[What you are asked to do]
Without including any pictures, reproduce all the lines below word for word.

================

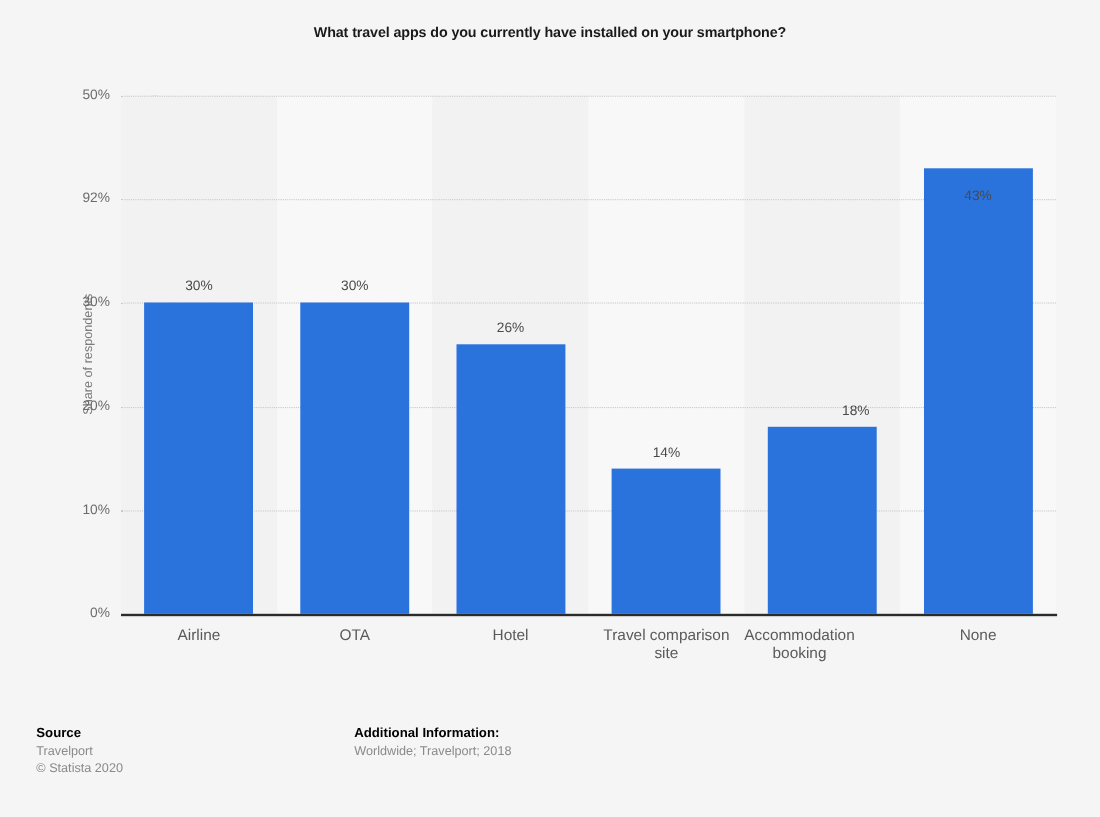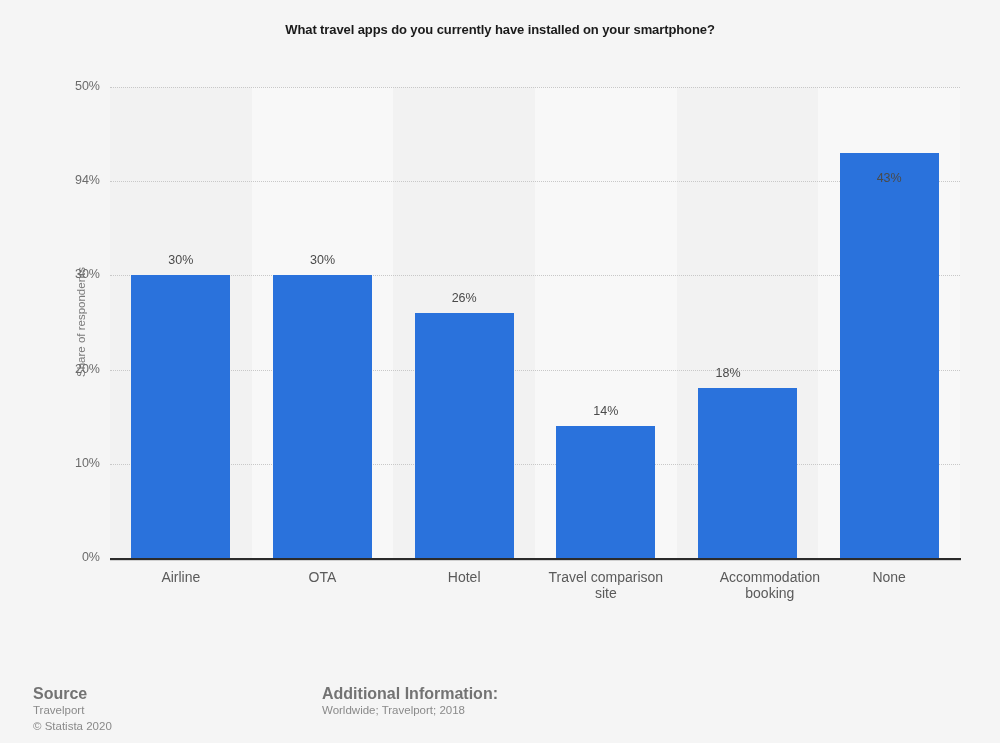--- a/index.html
+++ b/index.html
@@ -148,42 +148,41 @@
     top: 10px;
     width: 260px;
   }
   #footer-additional {
     position: absolute;
     left: 322px;
     top: 10px;
     width: 420px;
   }
   .footer-heading {
-    font-size: 16px;
+    font-size: 12px;
     font-weight: bold;
-    color: #737373;
+    color: #000000;
     line-height: 17px;
-    margin-top: 27px;
   }
   .footer-line {
     font-size: 11.5px;
     color: #8a8a8a;
     line-height: 16px;
   }
 </style>
 </head>
 <body>
 
 <div id="chart-title">What travel apps do you currently have installed on your smartphone?</div>
 
 <div id="y-ticks">
   <div id="y-axis-title">Share of respondents</div>
 <div class="y-tick-label" style="top: 79px;">50%</div>
     <div class="y-tick-dash" style="top: 87px;"></div>
-    <div class="y-tick-label" style="top: 173.2px;">94%</div>
+    <div class="y-tick-label" style="top: 173.2px;">92%</div>
     <div class="y-tick-dash" style="top: 181.2px;"></div>
     <div class="y-tick-label" style="top: 267.4px;">30%</div>
     <div class="y-tick-dash" style="top: 275.4px;"></div>
     <div class="y-tick-label" style="top: 361.6px;">20%</div>
     <div class="y-tick-dash" style="top: 369.6px;"></div>
     <div class="y-tick-label" style="top: 455.8px;">10%</div>
     <div class="y-tick-dash" style="top: 463.8px;"></div>
     <div class="y-tick-label" style="top: 550px;">0%</div>
   </div>
 
@@ -202,21 +201,21 @@
     <div class="gridline" style="top: 0px;"></div>
     <div class="bar" title="Airline: 30%" style="left: 21.3333px; width: 99px; height: 282.6px; background: rgb(42, 114, 220);"></div>
     <div class="bar-label" style="left: 30.8333px; width: 80px; top: 166.4px;">30%</div>
     <div class="bar" title="OTA: 30%" style="left: 163px; width: 99px; height: 282.6px; background: rgb(42, 114, 220);"></div>
     <div class="bar-label" style="left: 172.5px; width: 80px; top: 166.4px;">30%</div>
     <div class="bar" title="Hotel: 26%" style="left: 304.667px; width: 99px; height: 244.92px; background: rgb(42, 114, 220);"></div>
     <div class="bar-label" style="left: 314.167px; width: 80px; top: 204.08px;">26%</div>
     <div class="bar" title="Travel comparison site: 14%" style="left: 446.333px; width: 99px; height: 131.88px; background: rgb(42, 114, 220);"></div>
     <div class="bar-label" style="left: 455.833px; width: 80px; top: 317.12px;">14%</div>
     <div class="bar" title="Accommodation booking: 18%" style="left: 588px; width: 99px; height: 169.56px; background: rgb(42, 114, 220);"></div>
-    <div class="bar-label" style="left: 578px; width: 80px; top: 279.44px;">18%</div>
+    <div class="bar-label" style="left: 628px; width: 80px; top: 279.44px;">18%</div>
     <div class="bar" title="None: 43%" style="left: 729.667px; width: 99px; height: 405.06px; background: rgb(42, 114, 220);"></div>
     <div class="bar-label" style="left: 739.167px; width: 80px; top: 43.94px; margin-top: 40px;">43%</div>
   </div>
 
 <div id="axis-baseline"></div>
 <div id="axis-baseline-shadow"></div>
 
 <div id="footer">
   <div id="footer-source">
     <div class="footer-heading">Source</div>
@@ -235,19 +234,19 @@
 <div class="x-tick-label" style="left: 251.667px; width: 141.667px;">
     <div>OTA</div>
   </div>
 <div class="x-tick-label" style="left: 393.333px; width: 141.667px;">
     <div>Hotel</div>
   </div>
 <div class="x-tick-label" style="left: 535px; width: 141.667px;">
     <div>Travel comparison</div>
     <div>site</div>
   </div>
-<div class="x-tick-label" style="left: 699px; width: 141.667px;">
+<div class="x-tick-label" style="left: 656px; width: 141.667px;">
     <div>Accommodation</div>
     <div>booking</div>
   </div>
 <div class="x-tick-label" style="left: 818.333px; width: 141.667px;">
     <div>None</div>
   </div>
 
 </body></html>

================

[Written reply]
--- a/index.html
+++ b/index.html
@@ -148,42 +148,41 @@
     top: 10px;
     width: 260px;
   }
   #footer-additional {
     position: absolute;
     left: 322px;
     top: 10px;
     width: 420px;
   }
   .footer-heading {
-    font-size: 16px;
+    font-size: 12px;
     font-weight: bold;
-    color: #737373;
+    color: #000000;
     line-height: 17px;
-    margin-top: 27px;
   }
   .footer-line {
     font-size: 11.5px;
     color: #8a8a8a;
     line-height: 16px;
   }
 </style>
 </head>
 <body>
 
 <div id="chart-title">What travel apps do you currently have installed on your smartphone?</div>
 
 <div id="y-ticks">
   <div id="y-axis-title">Share of respondents</div>
 <div class="y-tick-label" style="top: 79px;">50%</div>
     <div class="y-tick-dash" style="top: 87px;"></div>
-    <div class="y-tick-label" style="top: 173.2px;">94%</div>
+    <div class="y-tick-label" style="top: 173.2px;">92%</div>
     <div class="y-tick-dash" style="top: 181.2px;"></div>
     <div class="y-tick-label" style="top: 267.4px;">30%</div>
     <div class="y-tick-dash" style="top: 275.4px;"></div>
     <div class="y-tick-label" style="top: 361.6px;">20%</div>
     <div class="y-tick-dash" style="top: 369.6px;"></div>
     <div class="y-tick-label" style="top: 455.8px;">10%</div>
     <div class="y-tick-dash" style="top: 463.8px;"></div>
     <div class="y-tick-label" style="top: 550px;">0%</div>
   </div>
 
@@ -202,21 +201,21 @@
     <div class="gridline" style="top: 0px;"></div>
     <div class="bar" title="Airline: 30%" style="left: 21.3333px; width: 99px; height: 282.6px; background: rgb(42, 114, 220);"></div>
     <div class="bar-label" style="left: 30.8333px; width: 80px; top: 166.4px;">30%</div>
     <div class="bar" title="OTA: 30%" style="left: 163px; width: 99px; height: 282.6px; background: rgb(42, 114, 220);"></div>
     <div class="bar-label" style="left: 172.5px; width: 80px; top: 166.4px;">30%</div>
     <div class="bar" title="Hotel: 26%" style="left: 304.667px; width: 99px; height: 244.92px; background: rgb(42, 114, 220);"></div>
     <div class="bar-label" style="left: 314.167px; width: 80px; top: 204.08px;">26%</div>
     <div class="bar" title="Travel comparison site: 14%" style="left: 446.333px; width: 99px; height: 131.88px; background: rgb(42, 114, 220);"></div>
     <div class="bar-label" style="left: 455.833px; width: 80px; top: 317.12px;">14%</div>
     <div class="bar" title="Accommodation booking: 18%" style="left: 588px; width: 99px; height: 169.56px; background: rgb(42, 114, 220);"></div>
-    <div class="bar-label" style="left: 578px; width: 80px; top: 279.44px;">18%</div>
+    <div class="bar-label" style="left: 628px; width: 80px; top: 279.44px;">18%</div>
     <div class="bar" title="None: 43%" style="left: 729.667px; width: 99px; height: 405.06px; background: rgb(42, 114, 220);"></div>
     <div class="bar-label" style="left: 739.167px; width: 80px; top: 43.94px; margin-top: 40px;">43%</div>
   </div>
 
 <div id="axis-baseline"></div>
 <div id="axis-baseline-shadow"></div>
 
 <div id="footer">
   <div id="footer-source">
     <div class="footer-heading">Source</div>
@@ -235,19 +234,19 @@
 <div class="x-tick-label" style="left: 251.667px; width: 141.667px;">
     <div>OTA</div>
   </div>
 <div class="x-tick-label" style="left: 393.333px; width: 141.667px;">
     <div>Hotel</div>
   </div>
 <div class="x-tick-label" style="left: 535px; width: 141.667px;">
     <div>Travel comparison</div>
     <div>site</div>
   </div>
-<div class="x-tick-label" style="left: 699px; width: 141.667px;">
+<div class="x-tick-label" style="left: 656px; width: 141.667px;">
     <div>Accommodation</div>
     <div>booking</div>
   </div>
 <div class="x-tick-label" style="left: 818.333px; width: 141.667px;">
     <div>None</div>
   </div>
 
 </body></html>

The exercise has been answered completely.